Organic search engine traffic is one of the leading sources of visitors to most websites, climbing to 53% of all site traffic in 2019. But many don’t realize that search engines can have trouble finding their pages and recommending them to searchers for purely technical reasons. It’s important to check that the URLs of your most important pages are visible to search engines. Using the right keywords, metadata, and tags can ensure that your pages are indexed by search engines.
Search engines send bots to crawl as many web pages as possible and add them to their index. They access URLs and download them in some ways similar to browsers, but with some key differences. This can lead to search engines not fully reading certain pages even if humans can visit them normally, so these pages won’t get indexed. Search engines have a ‘crawl budget’ and won’t crawl too many pages on the same site, so it’s essential to focus their attention on your most important pages and prevent them from wasting crawl budget on extraneous pages.
Avoid confusion with duplicate URLs
Sites may use multiple URLs for the same or similar pages, and search engines can’t always distinguish between them and simply direct users to a single version. Several tools exist to tell search engines what purpose a page serves and which page is the ‘definitive’ version that search engines should index. The <link rel=”canonical”> or canonical link attribute plays a major role in redirecting search engines from non-canonical pages toward the version that is intended to be seen by search engines. Putting the canonical in the <head> of the alternate versions as well as the canonical page itself will point search engines to it.
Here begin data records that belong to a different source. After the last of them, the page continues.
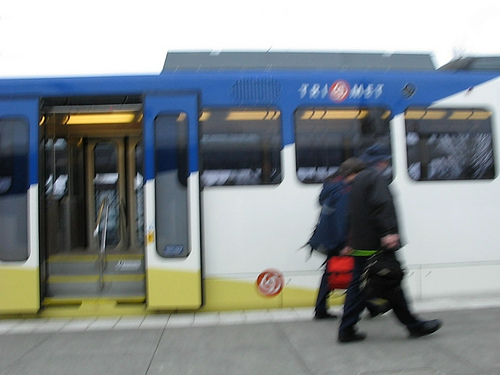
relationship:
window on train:
[175, 99, 296, 190] [2, 45, 473, 347]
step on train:
[13, 248, 144, 323] [2, 45, 473, 347]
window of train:
[175, 99, 296, 190] [2, 45, 473, 347]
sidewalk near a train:
[49, 302, 268, 375] [1, 74, 484, 305]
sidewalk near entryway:
[49, 302, 268, 375] [33, 310, 143, 355]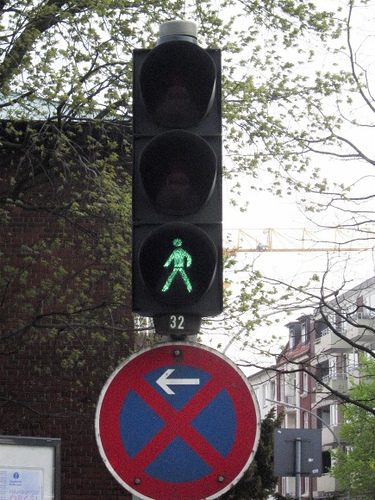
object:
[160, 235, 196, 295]
light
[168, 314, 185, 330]
number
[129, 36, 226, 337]
base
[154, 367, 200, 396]
arrow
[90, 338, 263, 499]
sign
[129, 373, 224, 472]
x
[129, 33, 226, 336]
light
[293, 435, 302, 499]
pole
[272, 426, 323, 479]
sign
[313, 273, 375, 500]
building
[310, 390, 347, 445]
stories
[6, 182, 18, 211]
tress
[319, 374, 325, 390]
branches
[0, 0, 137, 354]
tree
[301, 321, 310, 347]
windows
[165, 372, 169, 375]
spot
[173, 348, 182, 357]
screw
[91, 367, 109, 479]
edge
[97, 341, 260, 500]
circle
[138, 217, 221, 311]
signal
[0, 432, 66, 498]
sign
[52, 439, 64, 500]
edge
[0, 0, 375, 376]
sky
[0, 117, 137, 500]
building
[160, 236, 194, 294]
person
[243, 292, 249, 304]
leaves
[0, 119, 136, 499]
wall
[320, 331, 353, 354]
balcony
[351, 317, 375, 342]
balcony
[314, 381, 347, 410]
balcony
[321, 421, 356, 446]
balcony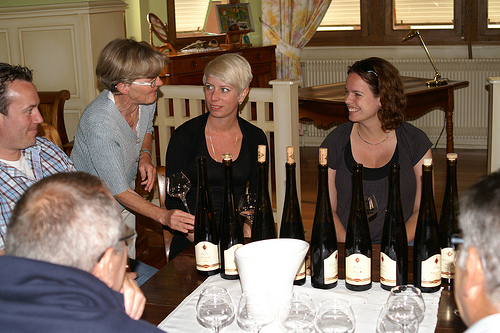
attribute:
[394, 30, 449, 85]
lamp — brass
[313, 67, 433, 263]
woman — smiling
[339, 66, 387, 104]
sunglasses — black 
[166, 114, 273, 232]
shirt — black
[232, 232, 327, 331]
bucket — white, tall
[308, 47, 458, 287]
woman — smiling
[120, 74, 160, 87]
glasses — silver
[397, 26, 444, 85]
lamp — shiny, desk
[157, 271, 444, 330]
tablecloth — white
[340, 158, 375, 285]
bottle — open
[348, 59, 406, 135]
hair — black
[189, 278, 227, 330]
wine glass — empty 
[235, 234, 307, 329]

Sites should check that they use canonicals for all potential versions of their pages, such as mobile versions, HTTP and HTTPS versions, www vs. non-www versions, foreign language versions, and more. They should also ensure that they don’t use multiple canonicals on a page, or they will get ignored. Other ways to direct search engine bots to the canonical page can be used, such as using the right URL in sitemaps and creating 301 redirects from alternate pages, though too many redirects can cut into the crawl budget.
Allow pages to be indexed
Another reason pages don’t appear in search results is because they are set to block search engine bots from finding and indexing them. This usually happens unintentionally, and it’s necessary to review pages so see if they have been given the wrong setting. The robots meta tag in a page head can include a noindex directive to tell search engines to not index them. Additionally, the robots.txt file can list the URLs on the site and tell automated bots which pages to crawl and which they shouldn’t. Both of these should be reviewed to make sure pages are not blocked from indexing unintentionally.
Using all correct metadata
One way many websites fail to get noticed by search engines is through neglect of metadata. Every web page has the opportunity to embed additional information that search engines can analyze, so there’s no reason to not use it. Page titles and descriptions that match search keywords will lead searchers to the right page. Many sites use the same generic page title on many pages; give them unique titles instead. Create a meta description that summarizes the page and uses keywords; check that no pages are missing the description.
Images and videos on pages can include several kinds of metadata. Alt-texts that appear in the image can’t be displayed also provide useful information for image searches, and so can captions. Filenames should also be meaningful rather than strings of letters and numbers. Headings in H1 to H6 tags also show how pages are organized.
Validating accessible URLs for search engines
Running a regular weekly scan of your website can show if you have missing, duplicated, or misused canonicals, directives, and metadata. It can identify how to fix these pressing issues and take action. You can ask Google to recrawl your pages after changes have been made to ensure that the right versions are in their index. Pages that are configured correctly will be more accessible to search engines, bringing more traffic to your content.